- **Text excerpt**
● ● ●
Kentucky coal company, official admit cheating on tests designed to protect miners

A Kentucky coal company and one of its employees have admitted to cheating on dust sampling meant to protect miners from debilitating black lung disease.

Black Diamond Coal LLC pleaded guilty to one charge of willfully violating a mandatory federal health and safety standard and one charge of making false statements about dust sampling.

Walter Perkins, who was in charge of sampling for dust in Black Diamond’s underground mine in Floyd County, pleaded guilty to a charge that he authorized, ordered or carried out a violation of a health and safety standard and to a charge of making false statements.

The plea by Black Diamond calls for the company to pay a fine of $200,000 and be placed on probation for two years if U.S. District Judge Robert E. Wier approves the plea.

U.S. Magistrate Judge Edward B. Atkins recommended Wier accept the plea.

The plea agreement for Perkins did not specify a particular sentence. He faces up to five years in prison on the most serious charge.

Coal companies are required to have designated employees at underground mines wear devices that record concentrations of respirable dust, meaning dust that can be breathed in.

The dust from coal and rock is created as machines dig into the working face of the mine to get out the coal.
● ● ●
- **Entries supplied**
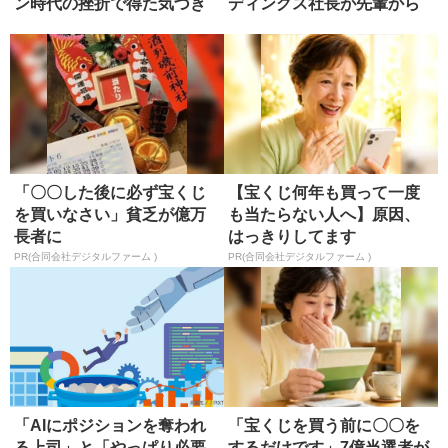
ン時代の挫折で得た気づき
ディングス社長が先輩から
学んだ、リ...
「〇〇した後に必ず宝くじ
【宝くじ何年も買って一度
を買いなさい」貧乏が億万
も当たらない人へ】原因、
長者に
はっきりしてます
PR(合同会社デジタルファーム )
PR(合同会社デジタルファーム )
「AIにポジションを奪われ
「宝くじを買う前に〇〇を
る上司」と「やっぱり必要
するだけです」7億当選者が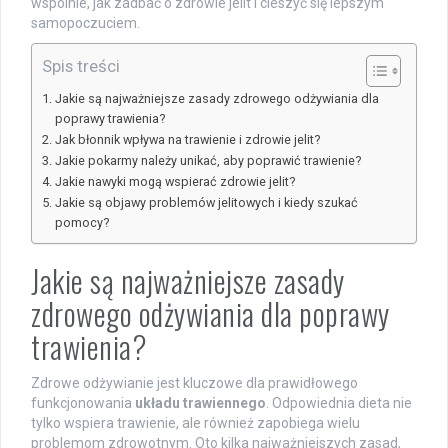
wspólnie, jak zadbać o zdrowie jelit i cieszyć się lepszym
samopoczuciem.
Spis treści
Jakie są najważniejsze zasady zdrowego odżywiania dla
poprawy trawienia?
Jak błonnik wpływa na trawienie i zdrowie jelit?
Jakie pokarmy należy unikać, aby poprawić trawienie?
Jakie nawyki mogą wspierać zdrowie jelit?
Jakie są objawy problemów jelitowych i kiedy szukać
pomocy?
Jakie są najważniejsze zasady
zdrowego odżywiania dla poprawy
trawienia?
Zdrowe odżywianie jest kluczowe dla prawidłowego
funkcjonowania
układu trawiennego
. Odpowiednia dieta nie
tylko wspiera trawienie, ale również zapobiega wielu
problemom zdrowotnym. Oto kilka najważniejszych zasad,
● ● ●
Return the passage of the coal company article between "The plea by" and "out the coal.", inclusive, copied word for word.

The plea by Black Diamond calls for the company to pay a fine of $200,000 and be placed on probation for two years if U.S. District Judge Robert E. Wier approves the plea.

U.S. Magistrate Judge Edward B. Atkins recommended Wier accept the plea.

The plea agreement for Perkins did not specify a particular sentence. He faces up to five years in prison on the most serious charge.

Coal companies are required to have designated employees at underground mines wear devices that record concentrations of respirable dust, meaning dust that can be breathed in.

The dust from coal and rock is created as machines dig into the working face of the mine to get out the coal.